The developments reflect growing criticism that Wall Street and regulators in Washington have grown too close. Madoff himself has boasted of his ties to the SEC.

The question of Madoff's connection to regulators goes to the heart of the investigation of the alleged $50 billion fraud, SEC Chairman Christopher Cox told reporters.

Congress jumped into the Madoff scandal, too. The chairman of the House capital markets subcommittee, Rep. Paul Kanjorski, D-Pa., said an inquiry will begin early next month into what may be the biggest Ponzi scheme of all time and how the government failed to detect it.

Free on $10 million bail, Madoff now has a curfew and an ankle-bracelet to monitor his movements.


MORGAN STANLEY POSTS $2.4B LOSS

NEW YORK — Morgan Stanley said yesterday it lost $2.37 billion during its fiscal fourth quarter as it took a range of losses on assets amid one of the roughest quarters for investment banks.

The New York-based firm, which is aggressively building on its new status as a bank holding company, lost $2.34 per share for the quarter ended Nov. 30. It lost $3.61 billion, or $3.61 per share, during the year-ago period when it took a $9.4 billion write-down on mortgage-related assets as the housing crisis began to spiral downward.


EDF WINS, BUFFETT LOSES ON N-POWER

COLUMBUS, Ohio — Constellation Energy said yesterday it will sell half of its nuclear power business to French state-controlled nuclear power provider EdF for $4.5 billion, scuttling a $4.7 billion offer from a unit of Warren Buffett's Berkshire Hathaway Inc. for all of the company.

Baltimore-based Constellation Energy Group Inc. had agreed to the $26.50-per-share bid by Buffett's MidAmerican Energy Holdings Co. back in September. The deal, which included a much-needed $1 billion capital infusion, came after Constellation's shares plummeted amid liquidity concerns that had analysts worried the nation's largest wholesale power generator would go out of business.


NIKE PROFIT SURGES ON OVERSEAS SALES

BEAVERTON, Ore. — Shoe and apparel company Nike Inc. said yesterday that, despite weak domestic sales, its profit grew 9 percent in the second-quarter on strong sales overseas.

The Beaverton, Ore.-based company reported its net income rose to $391 million, or 80 cents per share, compared with net income of $359.4 million, or 71 cents per share in the same quarter last year. The company said its total revenue grew 6 percent to $4.6 billion, from $4.3 billion last year. Changes in currency exchange rates boosted revenue by 1 percentage point for the quarter.

Nike president and CEO Mark Parker said the results demonstrate the strength of the brand. He said the current state of the industry and the world offer opportunities for Nike to become a stronger leader.
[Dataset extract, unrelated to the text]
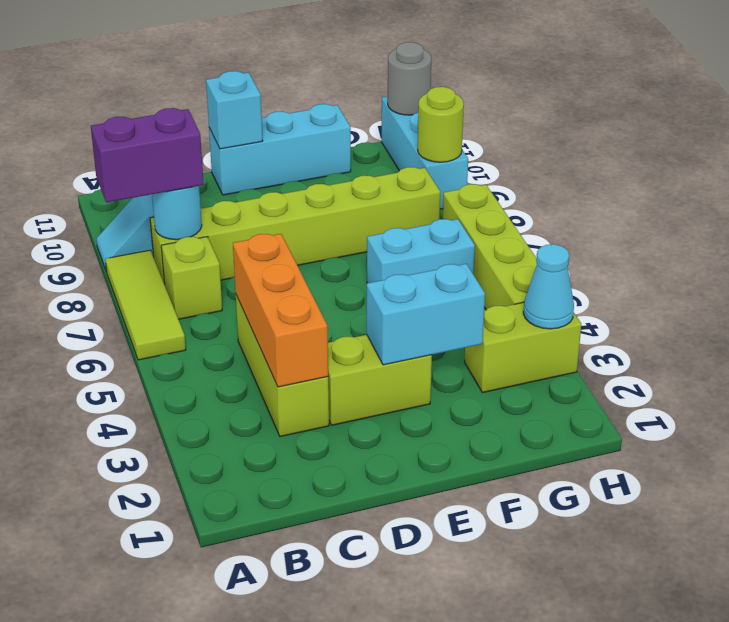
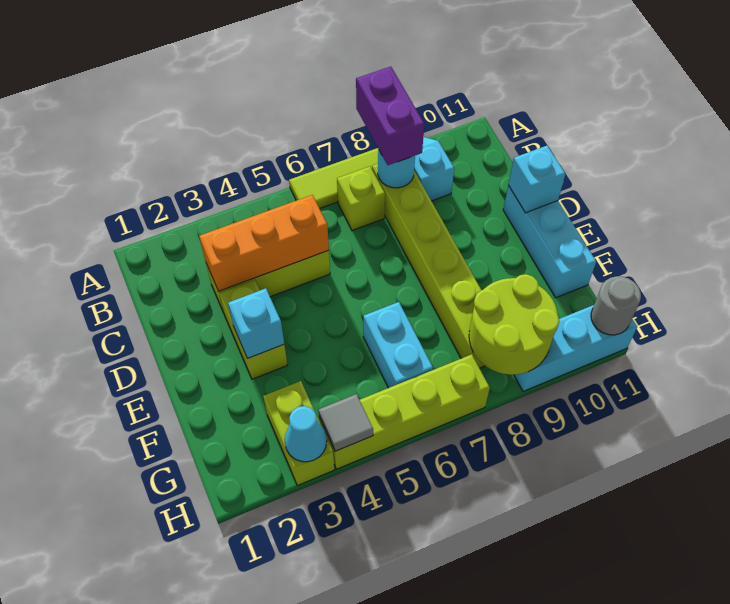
cyan 1x2 brick [367,264,485,365] -> cyan 1x1 brick [228,288,284,358]
none -> grey 1x1 tile [319,394,373,451]
lime 1x1 round brick [418,87,464,162] -> lime 2x2 round brick [469,274,559,375]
U.S. TRADE DEFICIT SHRINKS BY 3.7%

WASHINGTON — The deficit in the broadest measure of American trade fell more than expected in the third quarter, and the declines are likely to intensify as the U.S. recession and falling oil prices sharply narrow the trade gap.

U.S. exporters, however, will face a tough time selling their products overseas as America's economic woes spread around the globe.

The current account trade deficit fell by 3.7 percent to $174.1 billion in the July-September quarter, the Commerce Department reported yesterday. That was better than the $178.8 billion deficit that economists expected.